**Problems to work on**
**a)** In the article on mail-ballot delivery, how long before an election are states expected to submit their voter manifests?
**b)** Rewrite the stretch of the article on mail-ballot delivery starting at "A federal court" and ending at "and mail voting.", with "Postal Service" swapped out for "USPS".

**Extract**
- Opening Delimiter -

Ballot Delivery Tied To Voter Lists?

Row of USPS mail trucks parked in a lot
Photo: Jonathan Weiss / Shutterstock

A federal court has let the Postal Service keep moving on President Trump’s mail-ballot rule, keeping states on notice that voter rolls may soon be tied to ballot delivery.

Quick Take

  • The D.C. Circuit allowed the Postal Service rule to stay in place while litigation continues.
  • The rule grows out of President Trump’s March 31 executive order on citizenship checks and mail voting.
  • The Postal Service proposal says states may need to share voter lists if they want ballots delivered by mail.
  • Other courts have already blocked parts of the broader plan in separate cases.

What the court allowed

The latest order gives the Postal Service room to keep working on the rule while the case moves forward. That matters because the proposal is built to decide which states can count on federal mail delivery for absentee and mail ballots. Supporters see that as a basic integrity check. Critics see a federal agency stepping into election territory that normally belongs to the states.

The dispute began after President Trump signed an executive order on March 31 called “Ensuring Citizenship Verification and Integrity in Federal Elections.” The order directs the Department of Homeland Security, the Social Security Administration, and the Postal Service to work together on citizenship verification. It also directs the Postal Service to set mail-ballot rules tied to state voter lists, ballot tracking, and security standards. CNN reported that the proposal would require states to hand over voter lists or risk losing mail delivery for ballots.

How the mail-ballot rule works

Under the proposal, states would have to submit detailed voter manifests before federal elections. The package described those manifests as including names, addresses, and barcode identifiers, with a 60-day deadline before an election. Time reported that the Postal Service proposal says it would check ballots against state lists, while states would still control the content of those lists. The same report said the rule is still only proposed and must still pass the normal public-comment process before it can take effect.

- Closing Delimiter -

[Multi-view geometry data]
- Opening Delimiter -

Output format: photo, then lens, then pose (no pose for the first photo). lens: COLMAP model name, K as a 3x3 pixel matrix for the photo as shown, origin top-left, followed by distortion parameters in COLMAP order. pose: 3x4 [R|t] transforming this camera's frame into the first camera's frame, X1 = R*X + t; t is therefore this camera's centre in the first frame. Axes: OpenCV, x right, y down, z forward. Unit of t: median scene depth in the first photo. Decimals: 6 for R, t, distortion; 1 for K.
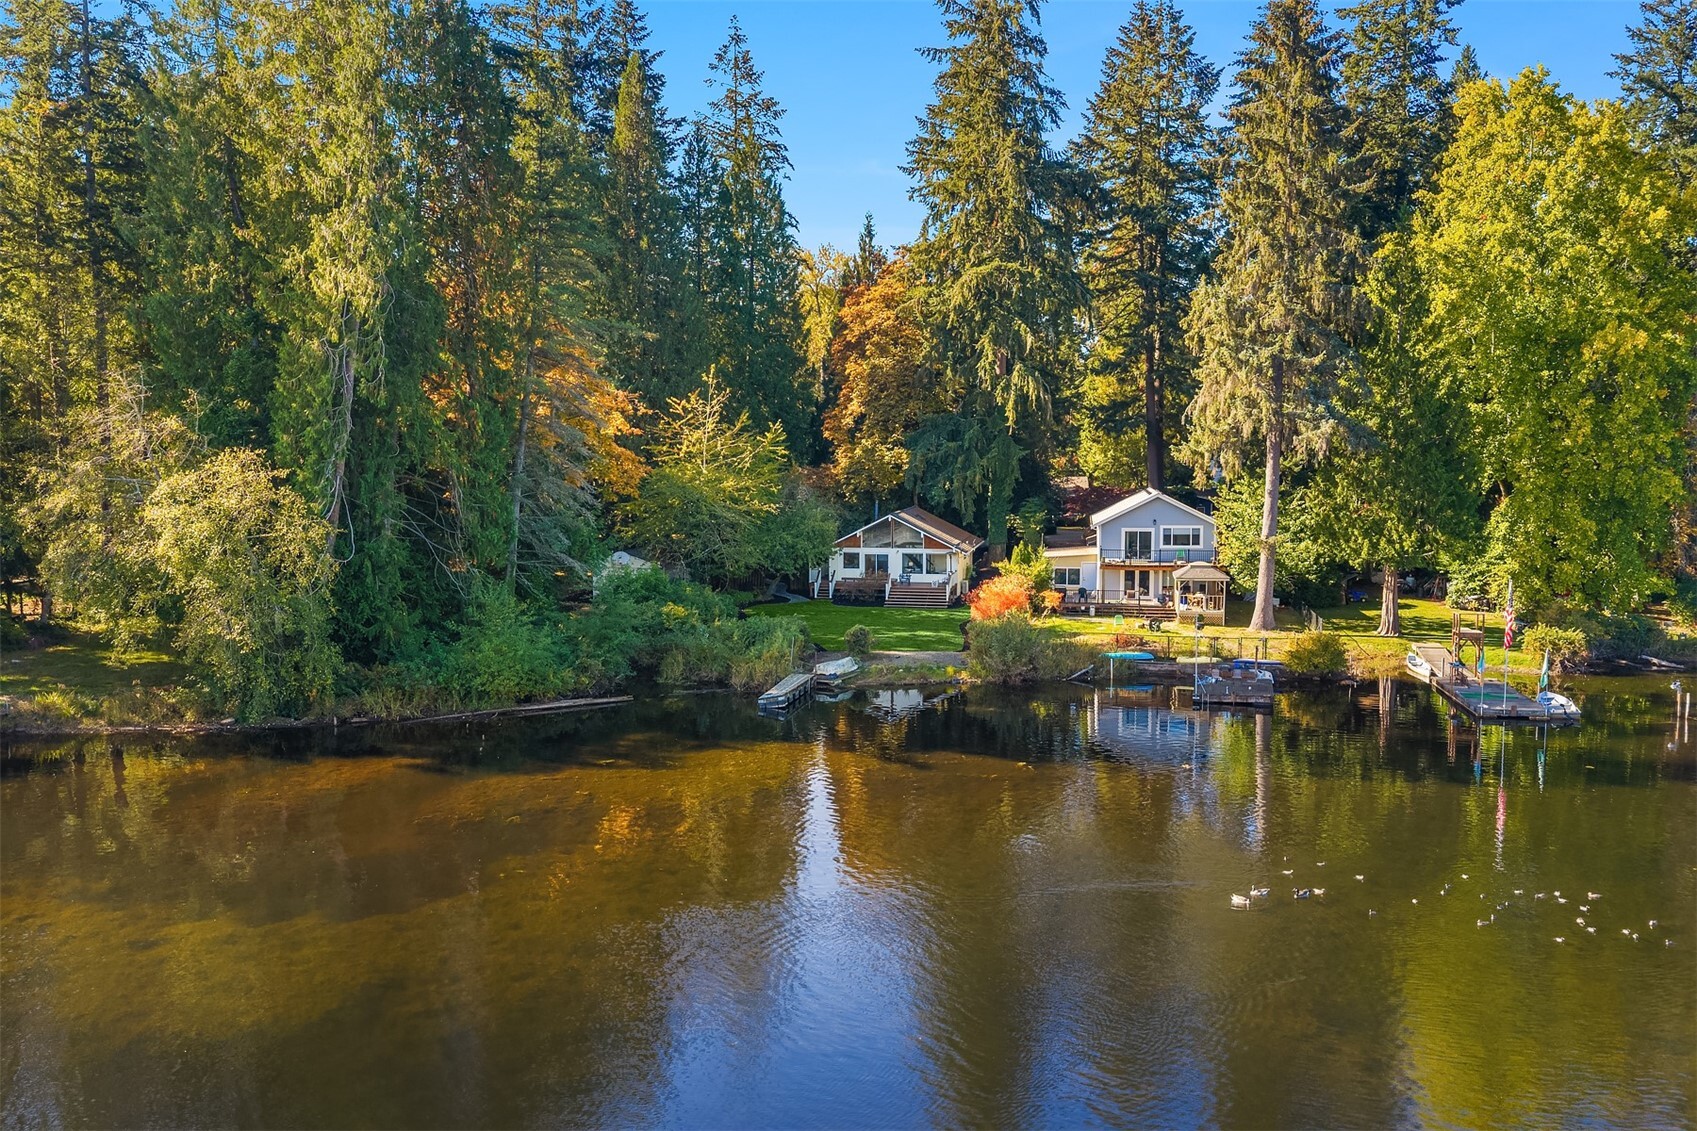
lens RADIAL K [[1403.5, 0, 848.5], [0, 1403.5, 565.5], [0, 0, 1]] dist [0.000469, -0.002380]
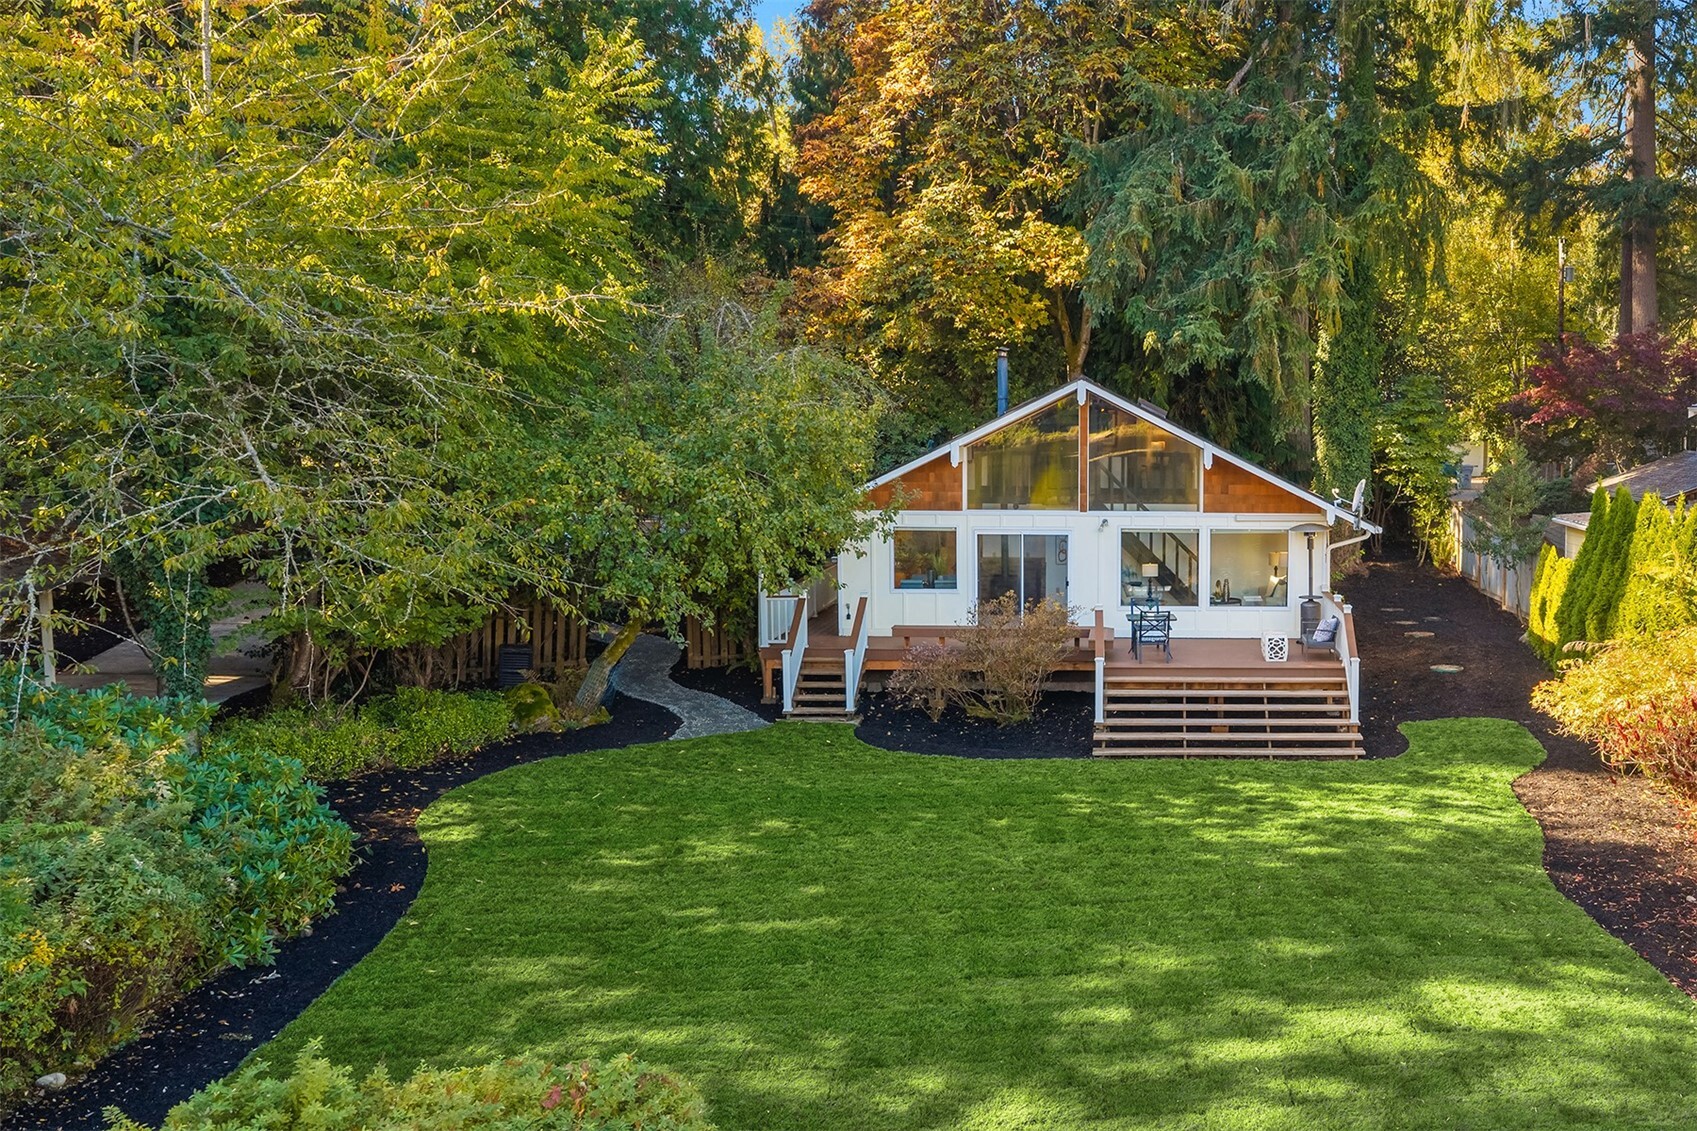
lens RADIAL K [[1627.4, 0, 1228.9], [0, 1627.4, 601.1], [0, 0, 1]] dist [0.015958, 0.008874]
pose [[0.969315, -0.014301, 0.245404, -0.017967], [0.008601, 0.999668, 0.024282, -0.002659], [-0.245670, -0.021426, 0.969117, 0.690537]]
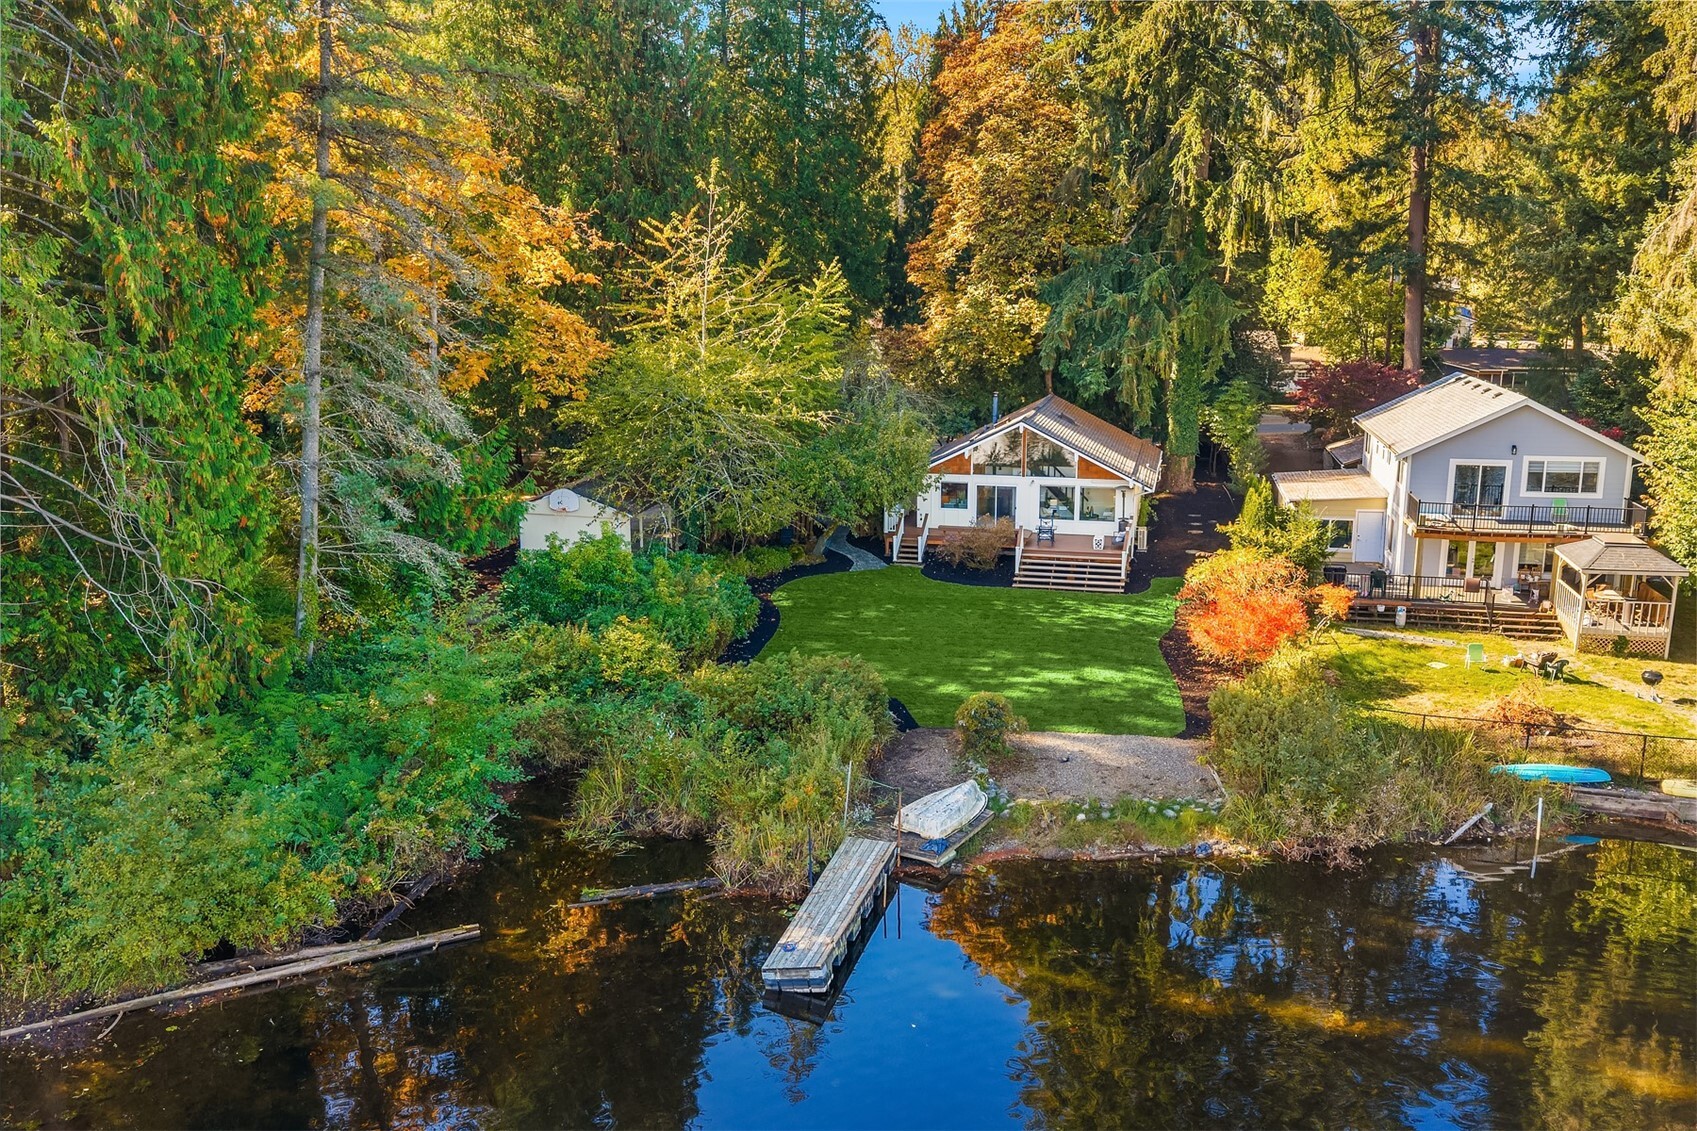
lens RADIAL K [[1403.5, 0, 848.5], [0, 1403.5, 565.5], [0, 0, 1]] dist [0.000469, -0.002380]
pose [[0.998653, 0.010448, -0.050829, -0.012498], [-0.004094, 0.992330, 0.123546, -0.048010], [0.051730, -0.123172, 0.991036, 0.396854]]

- Closing Delimiter -

**Replies**
**a)** 60 days

**b)**
A federal court has let the USPS keep moving on President Trump’s mail-ballot rule, keeping states on notice that voter rolls may soon be tied to ballot delivery.

Quick Take

  • The D.C. Circuit allowed the USPS rule to stay in place while litigation continues.
  • The rule grows out of President Trump’s March 31 executive order on citizenship checks and mail voting.